Oil and the Environment: Can they really co-exist?
It would be wrong to suggest that oil co-exists with our environment. Nothing to do with co-existing – it would be wrong to call it OUR environment. The earth has been around long before humans, and so has oil, so I would say that yes, oil and the EARTH’s environment can co-exist. It’s adding mankind into the mix that stirs things up.
Oil is a natural by-product of decomposition combined with millions of years of heat and pressure. In its natural form and even under controlled use and refining, oil has been an amazing contributor to our standard of living – offering advancements in health, science and basically everything we do. However, mankind often reacts a bit slow to the adverse affects of oil on the environment. Oils spills, refining, industrial use and vehicular pollution can all overpower the Earth’s ability to co-exist with oil. Even very trace oil trickling into the waters can have adverse detrimental affects on the environment.
Luckily, as stewards of the Earth’s environment, we recognize these affects and have the science and power to study and enact regulation to help keep things in control. Advancements in sensing technologies enable the industry to keep tabs on their processes that historically may have been burdening the environment with trace oils and oil by-products.

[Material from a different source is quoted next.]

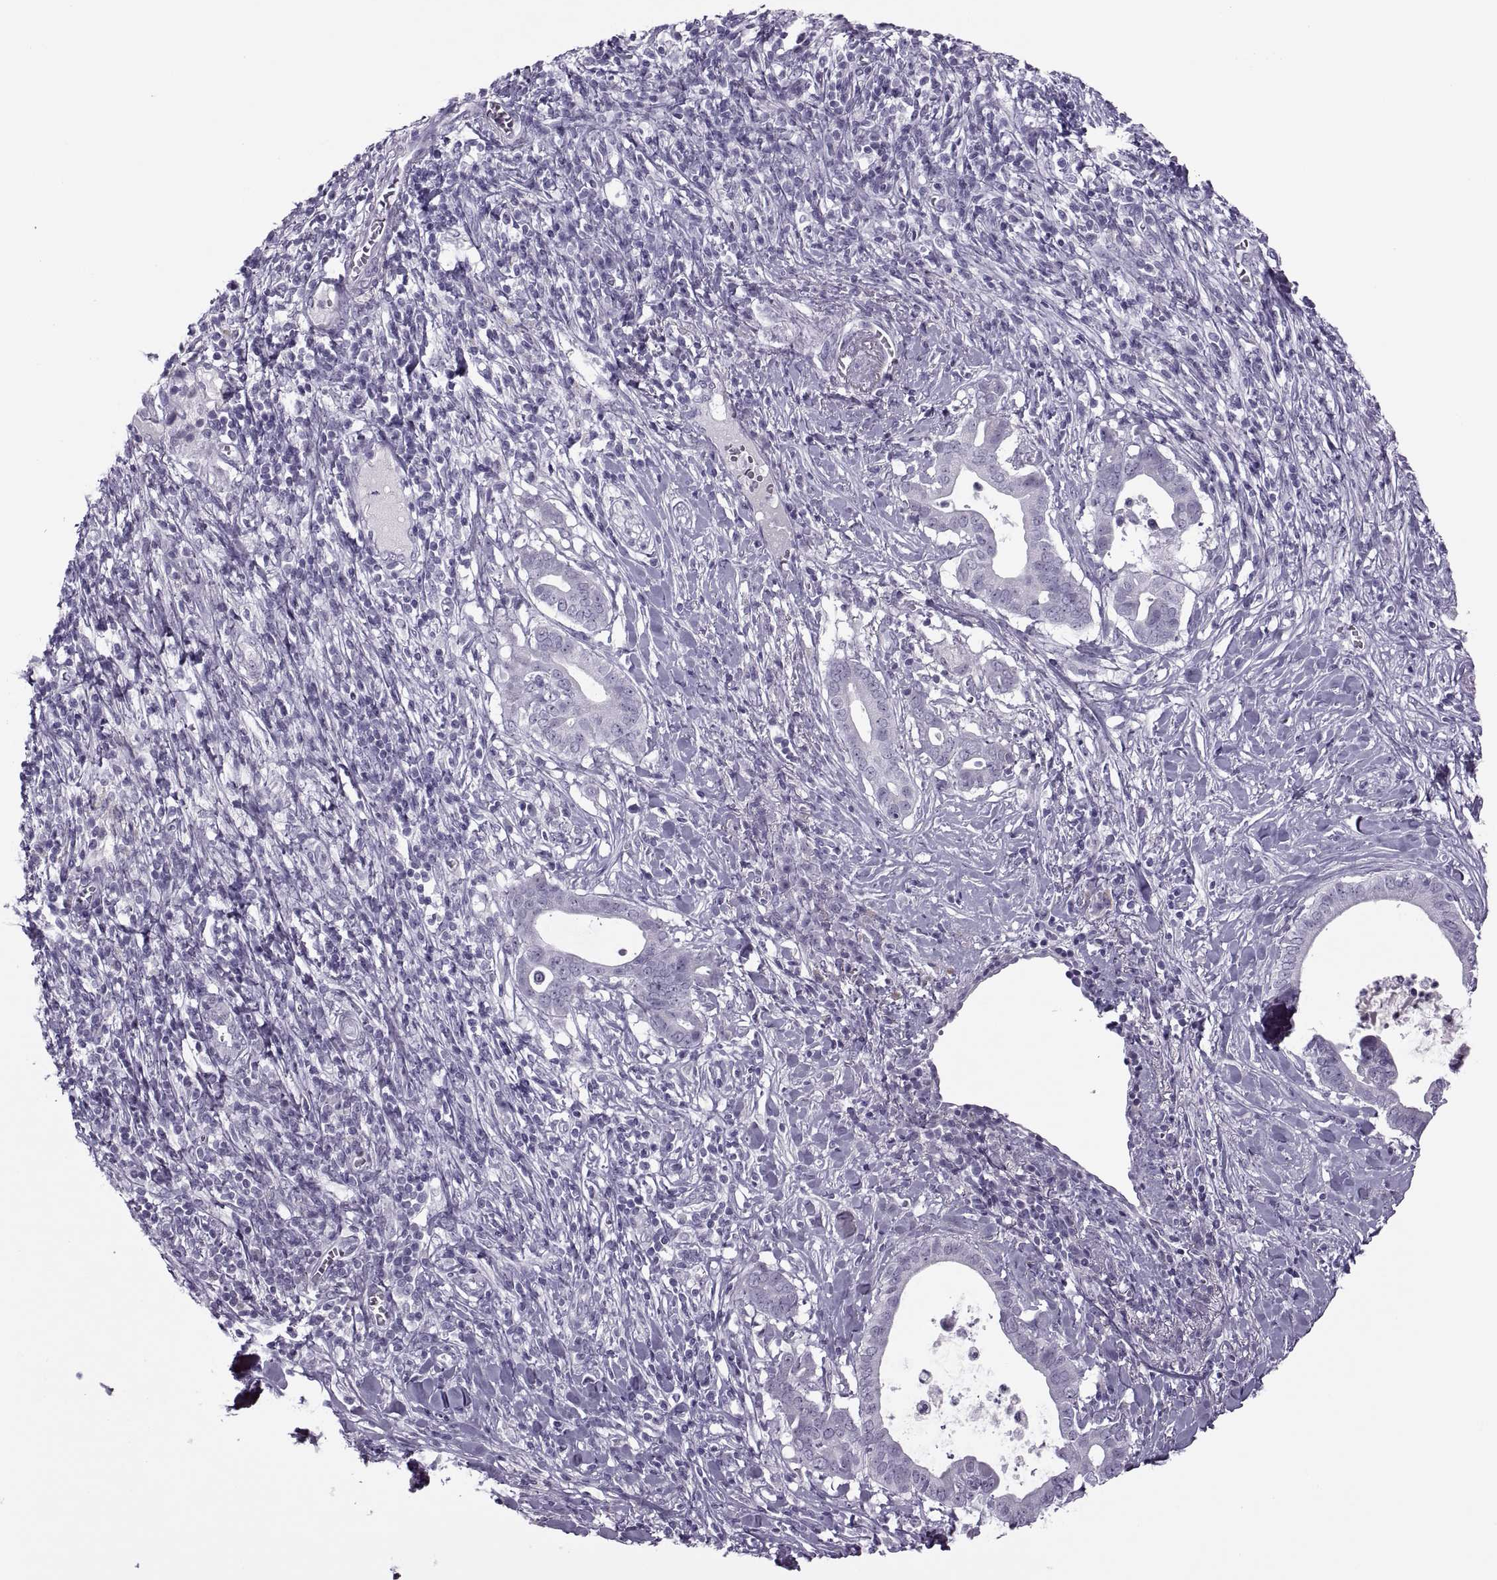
{"staining": {"intensity": "negative", "quantity": "none", "location": "none"}, "tissue": "pancreatic cancer", "cell_type": "Tumor cells", "image_type": "cancer", "snomed": [{"axis": "morphology", "description": "Adenocarcinoma, NOS"}, {"axis": "topography", "description": "Pancreas"}], "caption": "Immunohistochemical staining of human pancreatic cancer (adenocarcinoma) exhibits no significant expression in tumor cells.", "gene": "FAM24A", "patient": {"sex": "male", "age": 61}}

As private and public entities continue to work together researching and developing new processes and technologies, we realize that the Earth, oil and mankind actually can co-exist.
Check out the upcoming webinar by Greg Reeves of Arjay Engineering, where the above is packaged into a concise review of oil basics and the lead up to regulations and products used for oil in water monitoring. The result of which allows industrial upstream oil production, refining and Petro-chemical manufacturing to partner and co-exist with the environment.
Spotlight interview questions:
What do you hope attendees will gain at your webinar?
For those involved with any type of environmental discharge compliance of wastewater, this webinar will provide insight into how regulation evolves and ultimately involves a multitude of players that all need to get along. Process industries can work with positive environmental interests if all participants have an open mind.
What discussions do you look forward to having with the attendees?
Any field experiences from attendees would be ideal to share. Dealing with various authorities, suppliers, and technologies can be daunting. Creative solutions to common issues are always interesting to share.
What do you enjoy most about your role?
I enjoy being involved with end users of equipment from their first introduction to an issue right through to a happy conclusion. A customer will usually have an ‘aha moment’, when they realize the solution is not as complicated as first perceived.
How did you get into the industry?
Arjay Engineering is a spin-off from my father’s original business that was focused on selling process and environmental products into Canada. After university, I had the opportunity to join the company to design and manufacture specialty instruments in-house. Arjay was quickly formed to manufacture and market these products worldwide.
Where is your favourite place in the world and why?
I have been lucky to have travelled to some places that are pretty unique to my home country of Canada. Be it Asia, the Middle East, Europe or South America, I would go back to any of them. Besides my weekend cottage getaway north of Toronto, Norway gets two thumbs up for great food, scenery and people. Shame about the prices!